▶ [Tasks]
a: Please duplicate the part of the Trac access mistake essay starting at "Had I not done" and ending at "said to myself.".
b: Go on with the Trac access mistake essay, picking up after its last sentence.

[Page extract Boundary: Start]

As I investigated the problem, I realised something horrible. It was all my fault.

I had made a settings change in the Trac instance the night before – attempting to impose some reason and structure in ACLs that had grown organically over time – and had accidentally removed a group, containing a number of community members not working for The Company, from having the access they had.

Oh, crap.

After the panic and cold sweats died down, I felt myself getting angry. These were people who knew me, who I had worked alongside for months, and yet the first reaction for at least a few of them was not to assume this was an honest mistake. It was to go straight to conspiracy theory. This was conscious, deliberate, and nefarious. We may not understand why it was done, but it’s obviously bad, and reflects the disdain of The Company.

Had I not done enough to earn people’s trust?

So I fixed the problem, and walked away. “Don’t respond in anger”, I told myself. I got a cup of coffee, talked about it with someone else, and came back 5 minutes later.

“Look at it from their side”, I said – before I started working with The Company, there had been a strained relationship with the community. Yes, they knew Dave Neary wouldn’t screw them over, but they had no way of knowing that it was Dave Neary’s mistake. I stopped taking it personally. There is deep-seated mistrust, and that takes time to heal, I said to myself.

[Page extract Boundary: End]
[Data section Boundary: Start]

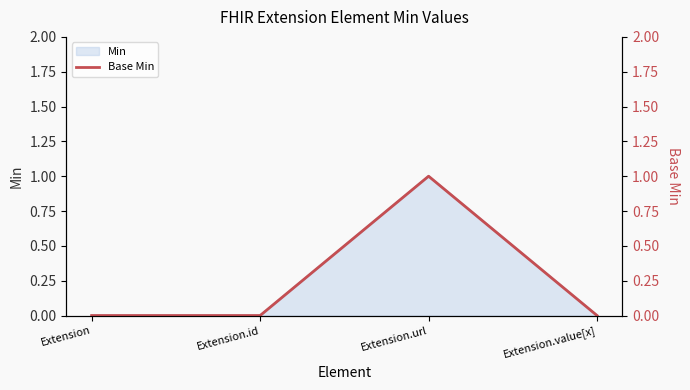

Does the chart have visible grid lines?

No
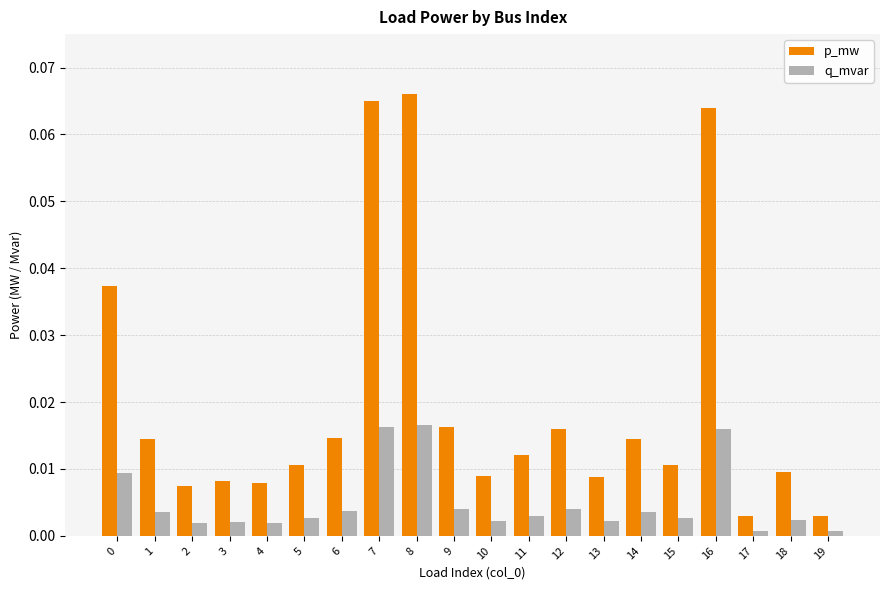

At which category is the sum across all series the highest?

8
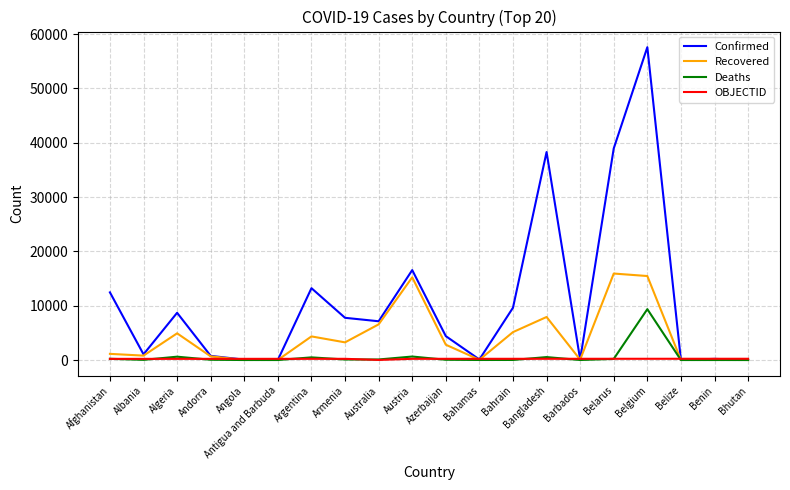

Which series changed the most between Albania and Belgium?

Confirmed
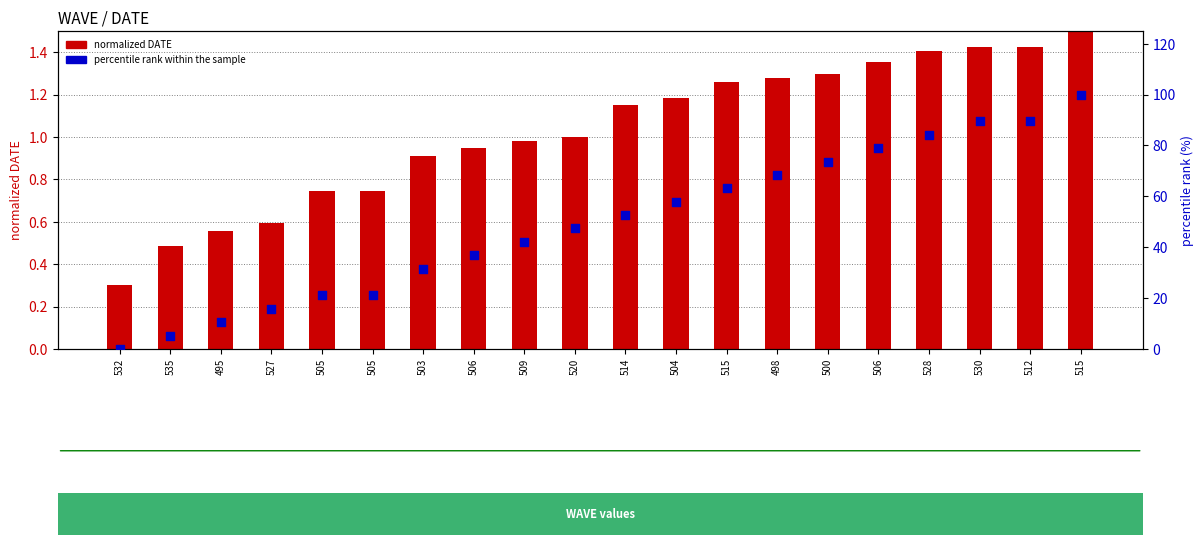

At how many categories does at least one series exceed 30?

14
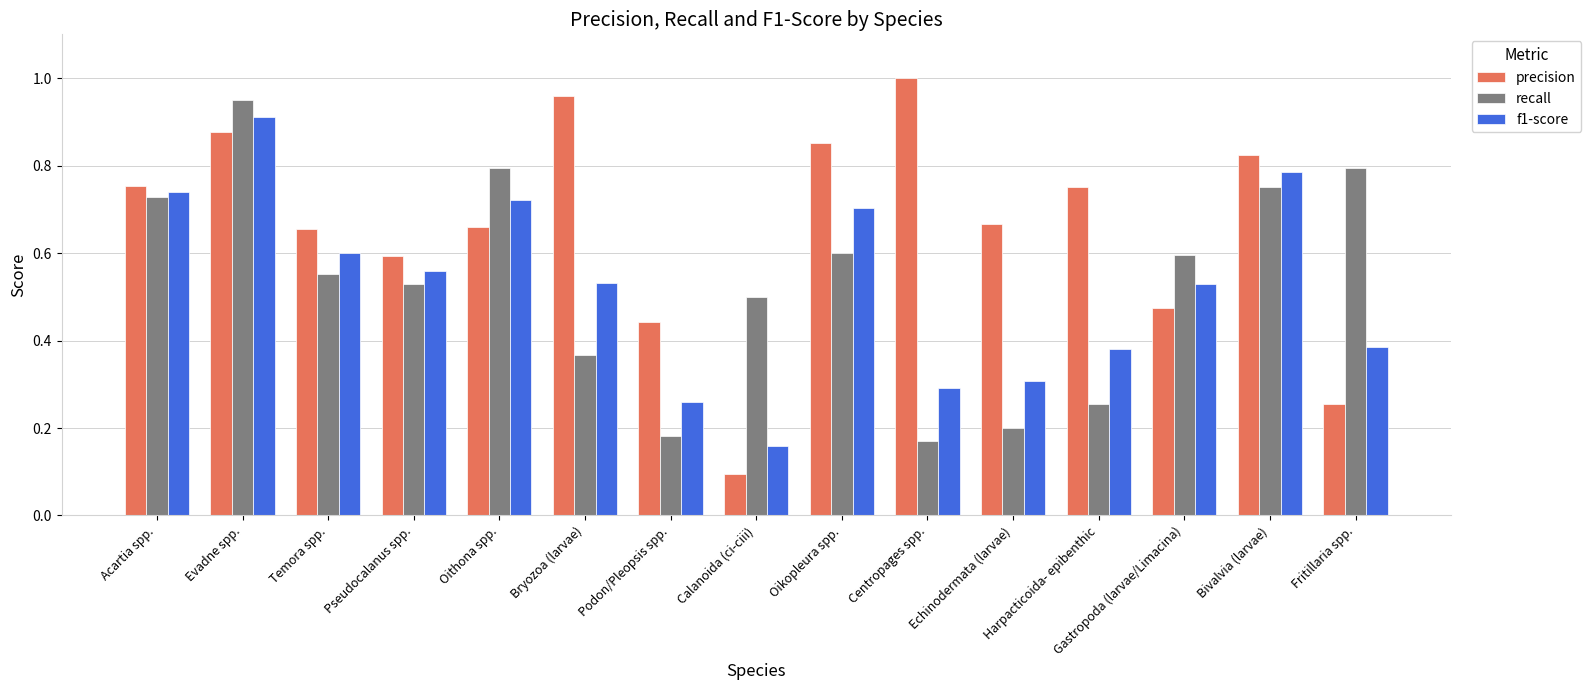

List the series in order of their peak value, highest first.

precision, recall, f1-score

[Data section Boundary: End]

▶ [Task-by-task results]
a:
Had I not done enough to earn people’s trust?

So I fixed the problem, and walked away. “Don’t respond in anger”, I told myself. I got a cup of coffee, talked about it with someone else, and came back 5 minutes later.

“Look at it from their side”, I said – before I started working with The Company, there had been a strained relationship with the community. Yes, they knew Dave Neary wouldn’t screw them over, but they had no way of knowing that it was Dave Neary’s mistake. I stopped taking it personally. There is deep-seated mistrust, and that takes time to heal, I said to myself.

b:
Yet, how to respond on the mailing list thread? “We apologise for the oversight, blah blah blah” would be interpreted as “of course they fixed it, after they were caught”. But did I really want to put myself out there and admit I had made what was a pretty rookie mistake? Wouldn’t that undermine my credibility?

In the end, I bit the bullet. “I did some long-overdue maintenance on our Trac ACLs yesterday, they’re much cleaner and easier to maintain now that we’ve moved to more clearly defined roles. Unfortunately, I did not test the changes well enough before pushing them live, and I temporarily removed access from all non-The Company employees. It’s fixed now. I messed up, and I am sorry. I will be more careful in the future.” All first person – no hiding behind the corporate identity, no “we stand together”, no sugar-coating.

What happened next surprised me. The most vocal critic in the thread responded immediately to apologise, and to thank me for the transparency and honesty. Within half an hour, a number of people were praising me and The Company for our handling of the incident. The air went out of the outrage balloon, and a potential disaster became a growth opportunity – yes, the people running the community infrastructure are human too, and there is no conspiracy. The Man was not out to get us.

I no longer work for The Company, and the team has scattered to the winds. But I never forgot those cold sweats, that feeling of vulnerability, and the elation that followed the community reaction to a heartfelt mea culpa.

Part of the OSS Communities series – difficult conversations. Contribute your stories and tag them on Twitter with #osscommunities to be included.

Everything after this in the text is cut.